[Start of section]

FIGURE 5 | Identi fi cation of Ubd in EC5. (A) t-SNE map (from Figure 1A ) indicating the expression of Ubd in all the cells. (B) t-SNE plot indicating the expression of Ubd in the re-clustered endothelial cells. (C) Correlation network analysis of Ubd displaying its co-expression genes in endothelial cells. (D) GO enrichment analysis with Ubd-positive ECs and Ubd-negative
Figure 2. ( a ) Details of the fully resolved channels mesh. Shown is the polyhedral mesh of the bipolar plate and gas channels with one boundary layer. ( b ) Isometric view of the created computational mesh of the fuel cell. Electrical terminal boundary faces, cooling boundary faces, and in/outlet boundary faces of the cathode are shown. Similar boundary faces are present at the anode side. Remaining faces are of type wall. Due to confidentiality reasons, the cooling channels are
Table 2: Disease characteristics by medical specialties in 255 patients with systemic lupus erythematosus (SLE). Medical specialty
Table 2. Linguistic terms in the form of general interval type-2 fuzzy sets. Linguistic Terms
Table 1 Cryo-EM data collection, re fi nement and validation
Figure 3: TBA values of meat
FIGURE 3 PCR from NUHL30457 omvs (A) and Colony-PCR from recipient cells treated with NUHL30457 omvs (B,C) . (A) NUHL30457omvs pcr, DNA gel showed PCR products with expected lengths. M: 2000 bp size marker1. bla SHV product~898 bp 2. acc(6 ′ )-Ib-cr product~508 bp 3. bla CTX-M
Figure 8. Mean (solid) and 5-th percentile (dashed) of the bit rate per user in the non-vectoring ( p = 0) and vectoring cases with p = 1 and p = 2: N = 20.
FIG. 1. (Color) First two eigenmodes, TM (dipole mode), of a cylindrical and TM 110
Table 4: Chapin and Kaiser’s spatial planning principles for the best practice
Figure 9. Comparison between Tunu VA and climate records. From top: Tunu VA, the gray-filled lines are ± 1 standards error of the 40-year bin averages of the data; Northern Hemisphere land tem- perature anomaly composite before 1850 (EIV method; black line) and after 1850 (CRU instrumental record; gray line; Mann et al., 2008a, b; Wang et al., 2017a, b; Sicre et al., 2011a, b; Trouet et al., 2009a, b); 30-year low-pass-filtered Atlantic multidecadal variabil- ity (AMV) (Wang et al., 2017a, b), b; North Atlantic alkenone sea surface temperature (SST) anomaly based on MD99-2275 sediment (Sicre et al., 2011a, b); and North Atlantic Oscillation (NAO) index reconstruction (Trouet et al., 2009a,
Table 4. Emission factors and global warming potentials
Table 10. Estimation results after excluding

[End of section]

> [TASK]: Scan the listing and copy every line where the string "type" shows up.

> [REPLY]:
Figure 2. ( a ) Details of the fully resolved channels mesh. Shown is the polyhedral mesh of the bipolar plate and gas channels with one boundary layer. ( b ) Isometric view of the created computational mesh of the fuel cell. Electrical terminal boundary faces, cooling boundary faces, and in/outlet boundary faces of the cathode are shown. Similar boundary faces are present at the anode side. Remaining faces are of type wall. Due to confidentiality reasons, the cooling channels are
Table 2. Linguistic terms in the form of general interval type-2 fuzzy sets. Linguistic Terms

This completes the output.